§ PROBLEM TO SOLVE: Everything from the line containing "index tip: (248, 743)" to the end of the records should be reproduced exactly, and nothing before it.
**** DATA LISTING
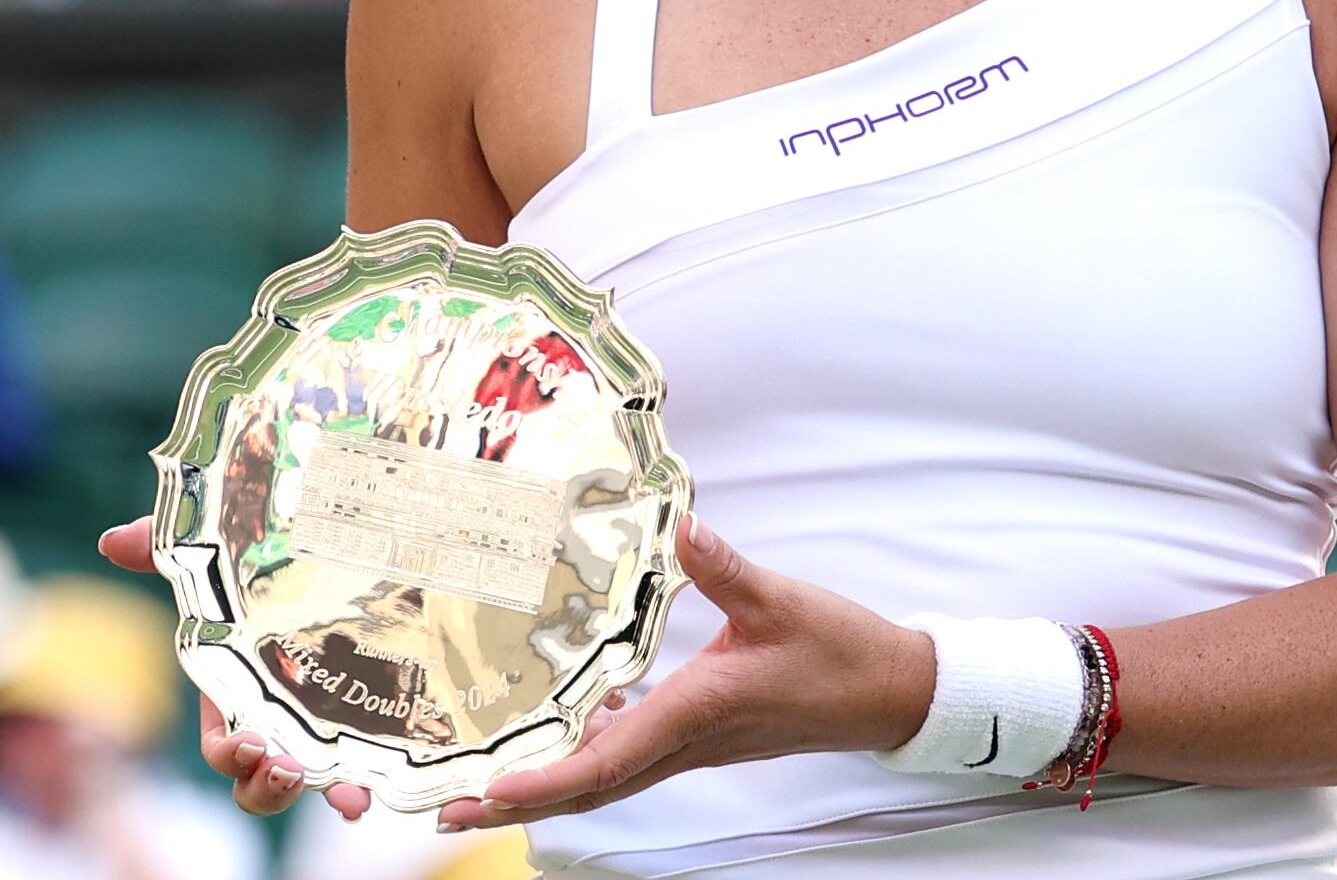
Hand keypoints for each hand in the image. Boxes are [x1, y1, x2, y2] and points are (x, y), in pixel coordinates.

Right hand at [93, 519, 375, 820]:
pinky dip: (365, 784)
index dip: (231, 753)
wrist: (333, 546)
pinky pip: (361, 764)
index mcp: (234, 693)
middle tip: (290, 769)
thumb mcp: (217, 554)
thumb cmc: (260, 563)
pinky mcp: (364, 720)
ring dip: (321, 794)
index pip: (224, 743)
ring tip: (345, 794)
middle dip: (267, 787)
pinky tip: (376, 791)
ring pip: (308, 783)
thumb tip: (113, 540)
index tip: (248, 743)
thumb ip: (165, 547)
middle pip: (258, 778)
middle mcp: (274, 719)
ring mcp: (319, 725)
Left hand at [441, 520, 932, 831]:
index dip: (544, 779)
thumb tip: (682, 527)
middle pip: (589, 788)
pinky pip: (631, 759)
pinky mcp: (702, 736)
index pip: (607, 760)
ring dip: (543, 789)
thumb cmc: (841, 653)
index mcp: (698, 712)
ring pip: (606, 780)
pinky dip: (586, 758)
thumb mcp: (782, 601)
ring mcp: (693, 745)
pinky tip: (566, 728)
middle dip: (516, 804)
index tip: (489, 788)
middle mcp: (687, 741)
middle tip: (449, 808)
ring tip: (482, 784)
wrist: (887, 693)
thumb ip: (726, 566)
********
§ WRITTEN RESPONSE:
index tip: (248, 743)
thumb ip: (165, 547)
middle pip: (258, 778)
middle mcp: (274, 719)
ring mcp: (319, 725)
Left hand at [441, 520, 932, 831]:
index dip: (544, 779)
thumb tip: (682, 527)
middle pip: (589, 788)
pinky pip: (631, 759)
pinky mcp: (702, 736)
index pip: (607, 760)
ring dip: (543, 789)
thumb cmc: (841, 653)
index mcp: (698, 712)
ring pip: (606, 780)
pinky dip: (586, 758)
thumb mcp: (782, 601)
ring mcp: (693, 745)
pinky tip: (566, 728)
middle dip: (516, 804)
index tip: (489, 788)
middle mcp: (687, 741)
middle tip: (449, 808)
ring tip: (482, 784)
wrist: (887, 693)
thumb ip: (726, 566)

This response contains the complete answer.